Unlike Tilley, Singaravélou did not set out to investigate the impact of research carried out in a specific colonial field (Africa) on experts. Adopting the structuralist approach of his mentor Christophe Charles, he focused instead on the social conditions responsible for the emergence of the colonial sciences within higher learning. One of his most significant discoveries is that the world of teaching about the empire became a stimulating “place of encounters and exchanges between academics and administrators, politicians and advertisers” (p. 31).

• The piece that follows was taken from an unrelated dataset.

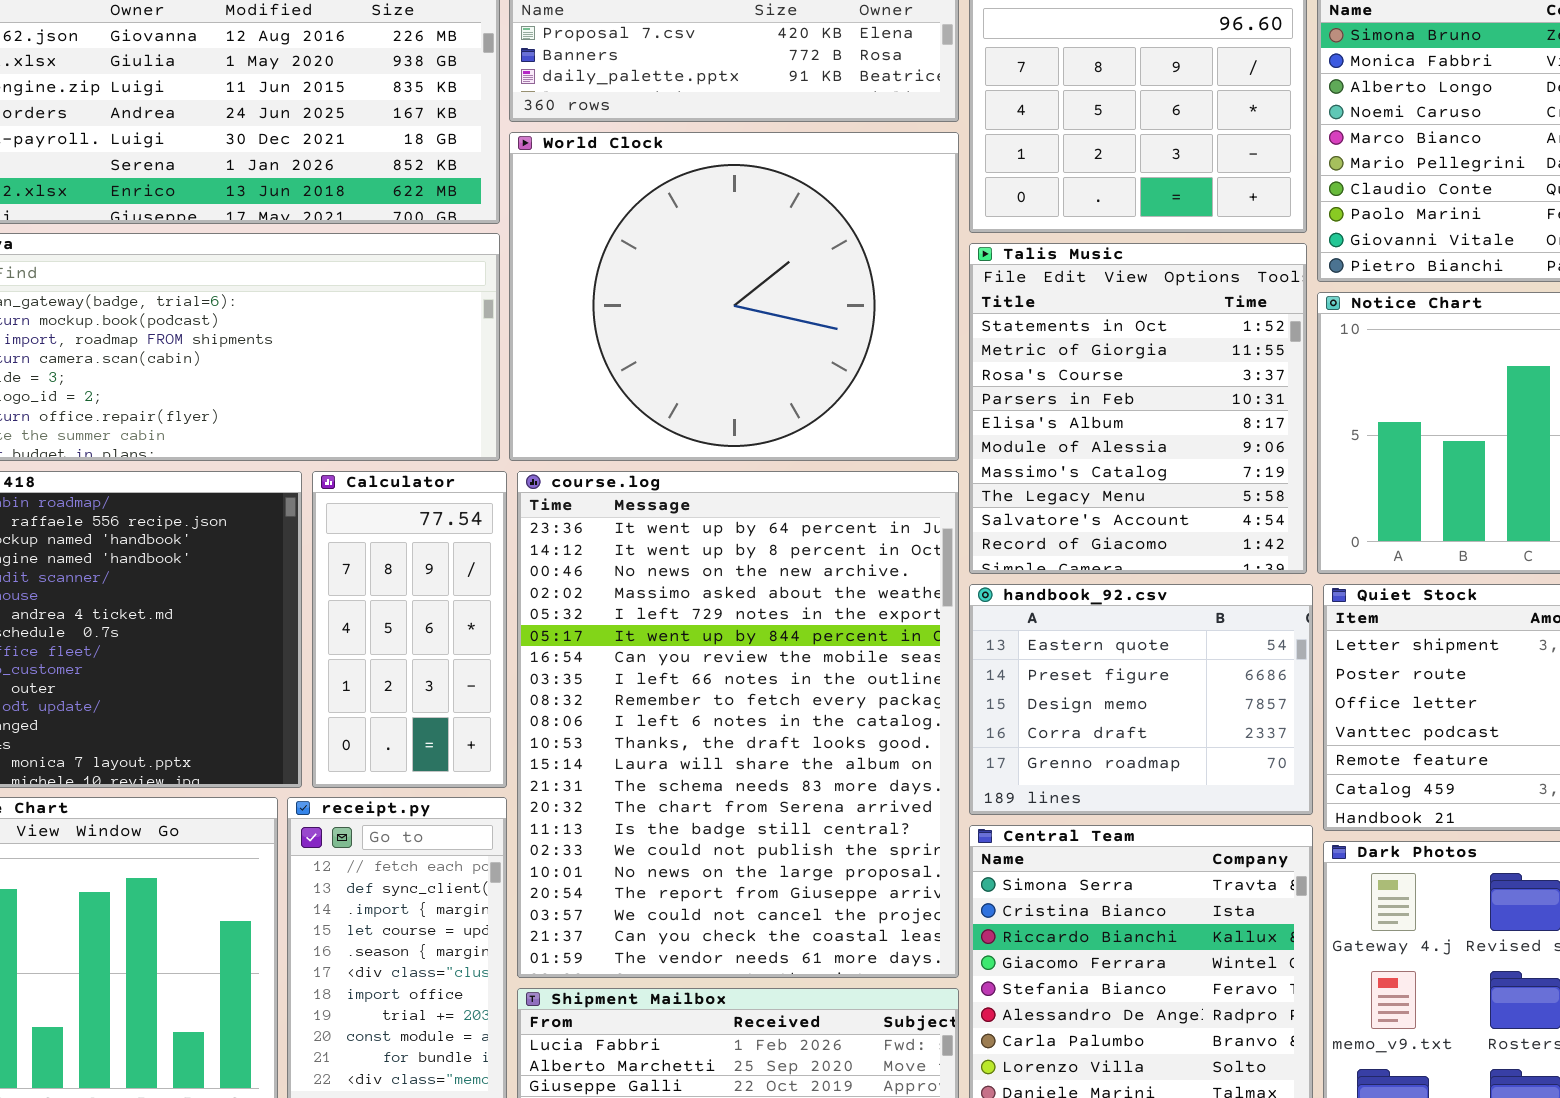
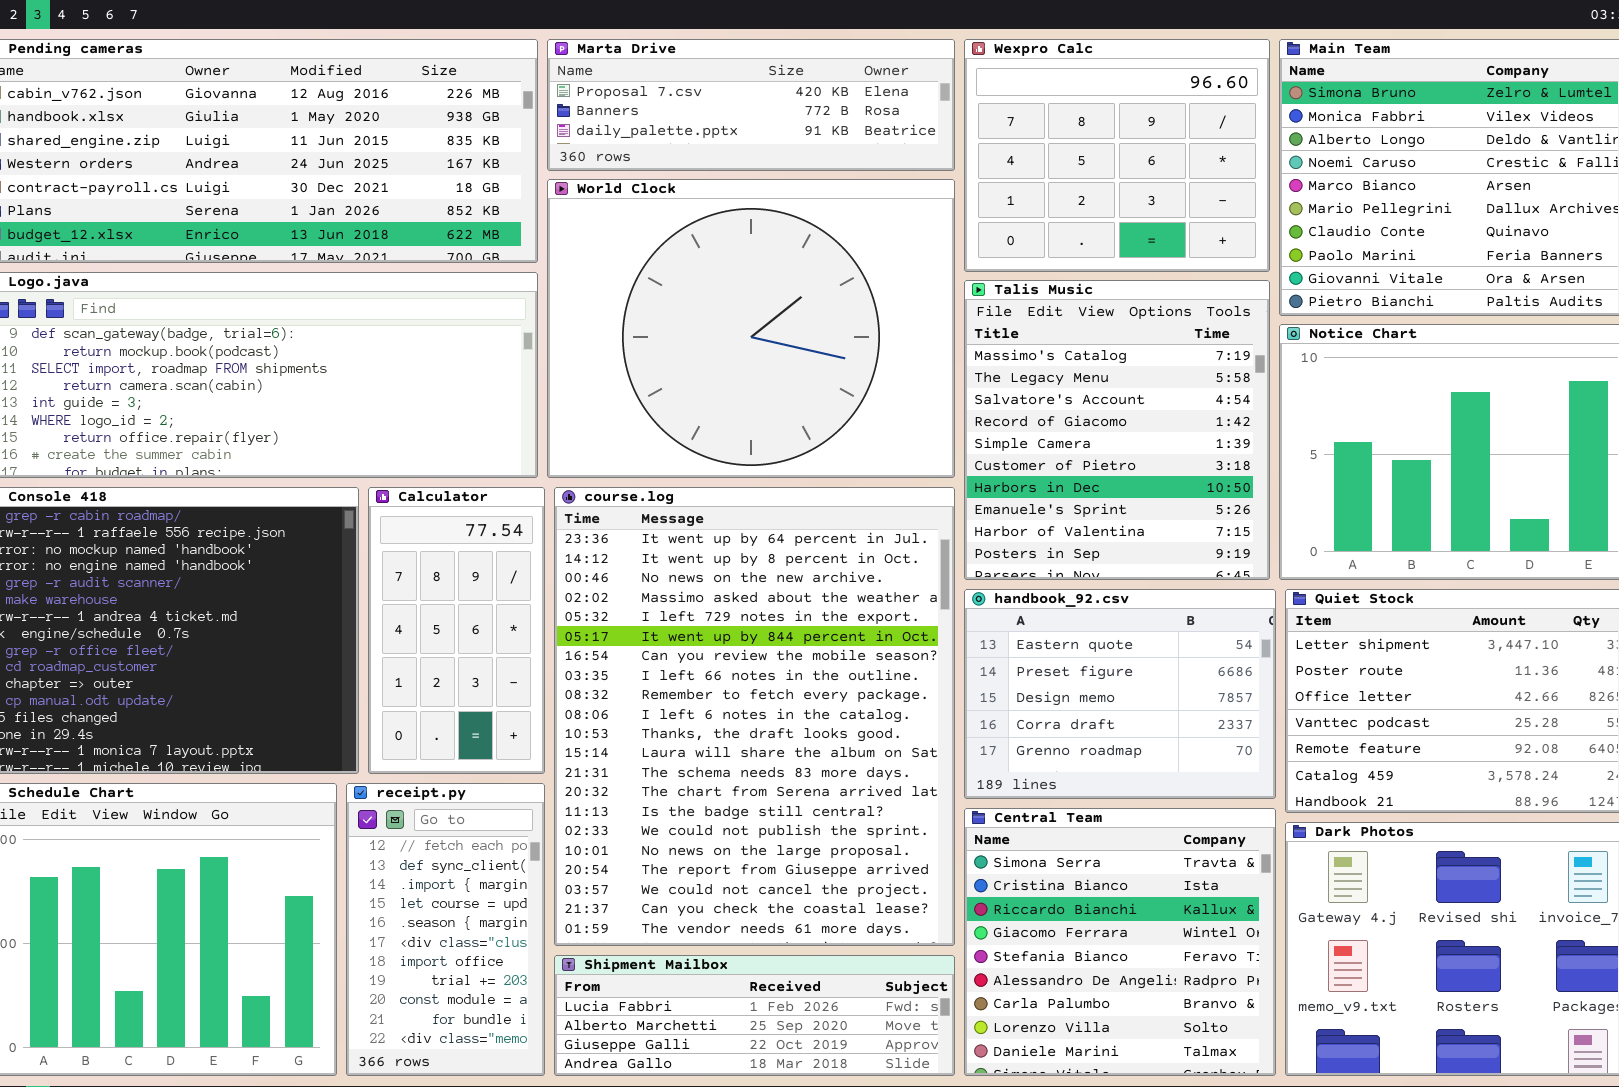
Talis Music: [969,243,1307,574] -> [964,280,1270,580], scrolled down 6 rows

Hovering on the fringes of the more orthodox disciplines of history, geography, law and political economy, and psychology, colonial scientists contributed new subjects (the comparative history of empires, legal anthropology, tropical geography) to their “parent” fields that would flourish after World War II; they were also among the first to practice interdisciplinarity, due to their long exiles in the field. As in Britain, their contributions have been lost from view because modern scholars have dismissed the “colonial sciences” as too tainted to be worth revisiting.
Taken together, Singaravélou and Tilley make clear that without a complete picture of how all scientists functioned in the past, historians cannot understand -much less counter-act - the ideological and rhetorical power inherent in science itself. Considerable debate persists over the extent to which scientists facilitated colonialism, and colonialism facilitated science. While neither of these two richly contextualized books explores the question of how science translated into policy on the ground, they nevertheless remind us that there can be no foregone conclusion about the content of the scientific expertise promoted under colonialism. Both authors breathe new life into the history of dead white scientists attached to empire in the interwar era without in any way eulogizing or apologizing for them. What is most striking to this reviewer is the dynamic view of human societies and cultures acquired by many French and British scientists with field experience in the 1920s and 1930s, as opposed to the essentialist understanding of culture that would prevail among many of their successors during the Cold War. How and why this subsequent shift occurred amidst the debates and struggles of decolonization awaits its historian.